There are, of course, men who do take up their share of household chores. Men who cook. Men who clean. Men who remember to make calls to fix things. But I have never seen men become frustrated or angry or sad at the prospect of having to do these things which, to me, demonstrates how these tasks are not something that men think about deeply or plan their days around. For instance, a woman might be enjoying some time outside the house with her friends but she could be thinking about the right moment she needs to leave so that she can go home and get her laundry and start dinner. 

Or maybe I am wrong and men do have the ghost of household management responsibilities following them around like women do.

Nowadays I think of my mother and my aunt who manage our house and who do the thankless tasks of cooking, cleaning, replenishing, etc. I say thankless because everyone automatically assumes the food will be cooked, the dishes will be washed, laundry folded, toilets cleaned, kitchen rolls and rubbish bags replenished. It can seem like small tasks to buy and replace the toilet paper. And sure enough they are when compared to working in a lab to find the cure for cancer or whatever! But oh, the daily grind that activates the tedious work of living must be one of the biggest curses of the gender divide. 

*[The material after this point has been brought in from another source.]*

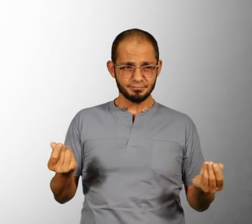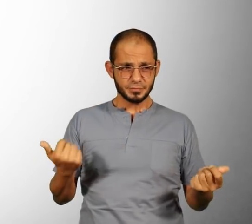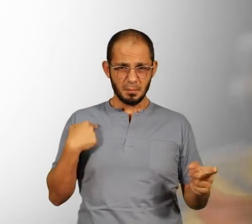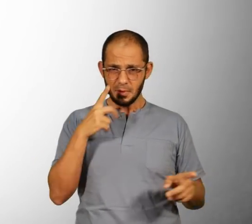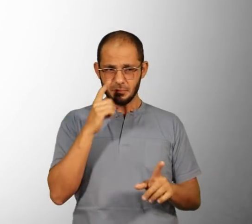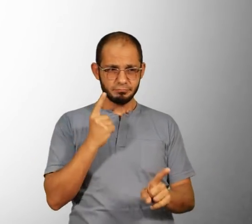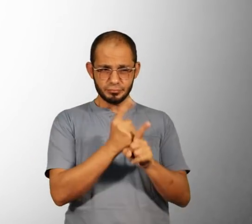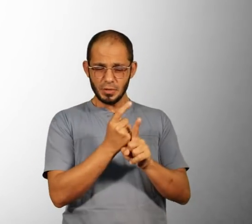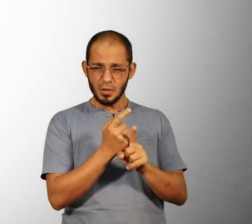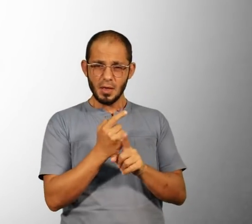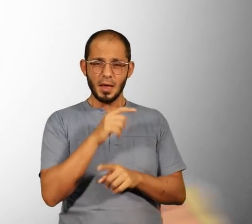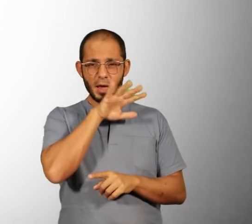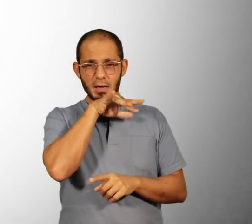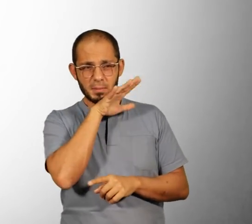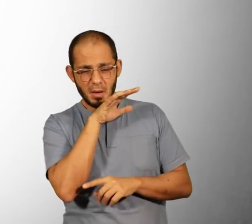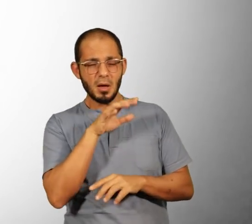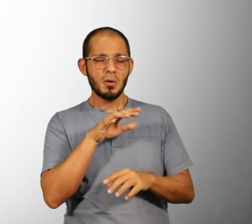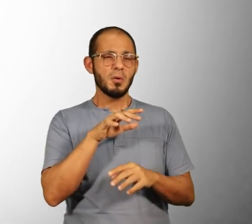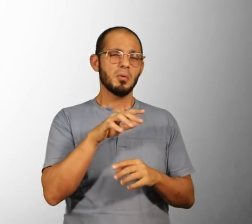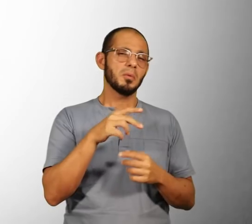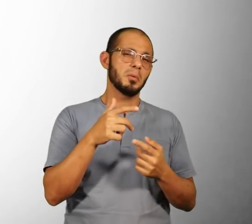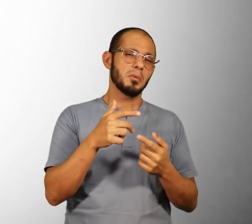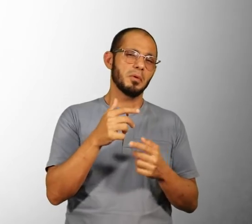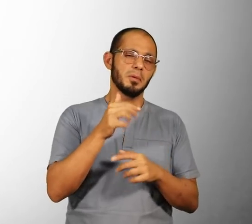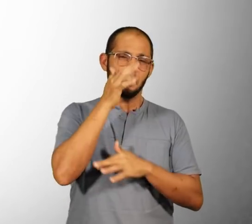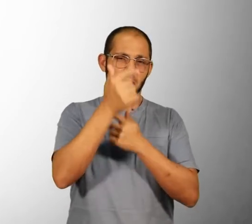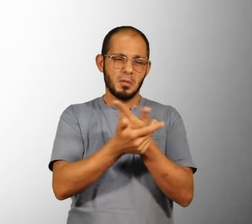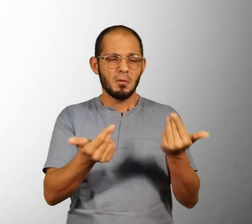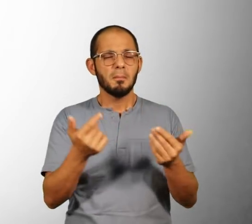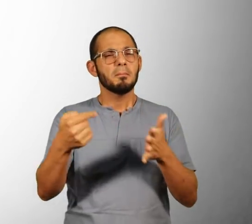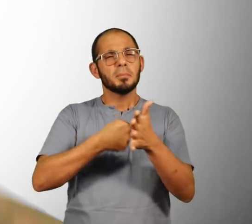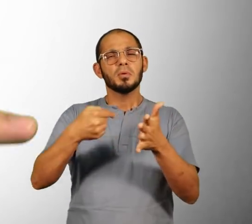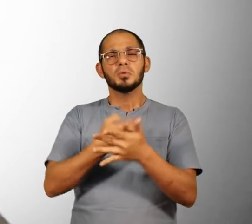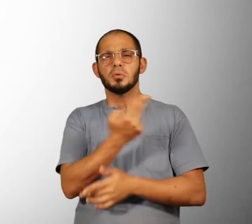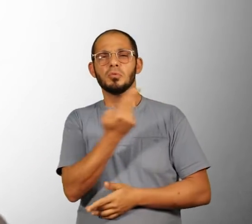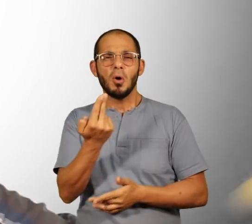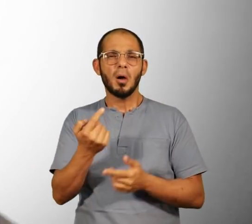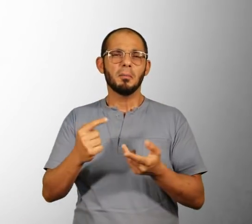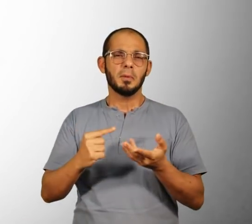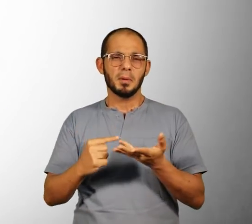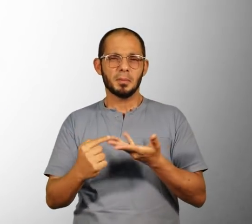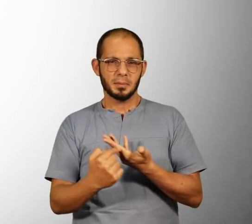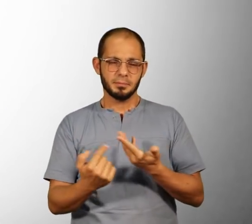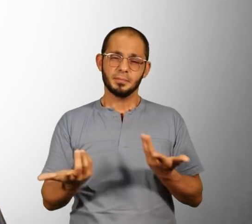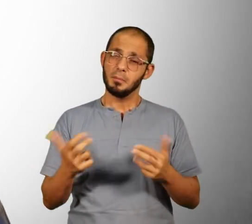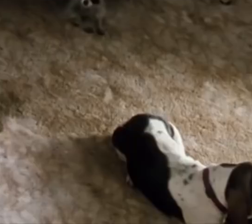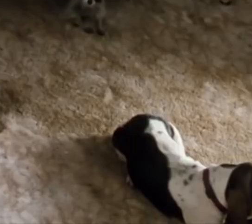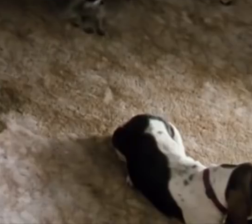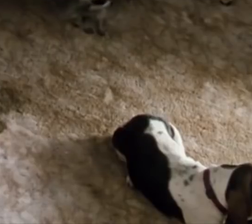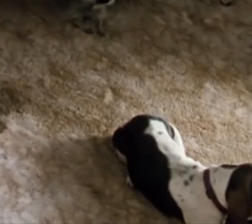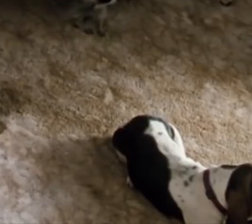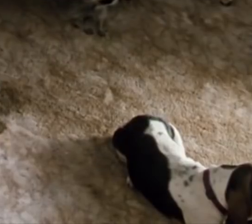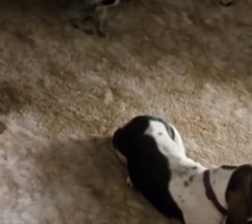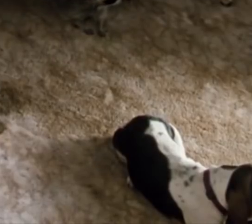que estuda animal e bicho. Aqui, que espécie é essa, sabe? Tipo, eu quero o nome científico disso. E biologia é mó grande, né? Então...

Our meals are not the simple sandwich/omlette variety. There is rice - to be washed, steamed. There is daal - washed, steamed in the pressure cooker, sautéed and seasoned. There is the meat dish and the vegetable dish - washed, measured, cut, fried. There is the salad. There is the chutney. Even the quickest, most experienced cook will take at least one hour. For mere mortals like me, it takes up to 3 hours to prepare dinner. This is then followed by serving food, washing up the huge amount of utensils that went into fixing up the meal, cleaning up the kitchen and throwing away the rubbish. 

I am planning to cook dinner this weekend to give my mom and aunt time off from the kitchen. I have been going through a mental list of dishes I can cook, checking the ingredients since Thursday morning. These are not some fancy meals I'm planning to make. This is the reality for most women.

All this laborious chore is time-consuming, physically draining. I don't want accolades if I can have time and peace instead.

My dad works long hours. He comes home tired. 

My mom stays home. She prepares his food.

When my dad asks if there is more salad or more daal, I feel affronted for my mother's sake because it means that perhaps the dinner in front of him is not really up to his taste. That something is missing. 

Mothers who work all their lives - at the office, at home, at managing different relationships out in the society - never really retire. Because (you guessed it!) families need to eat, houses need to be cleaned, items need to be replenished. 

This gendered inheritance - I hope we can stop passing it on to our daughters.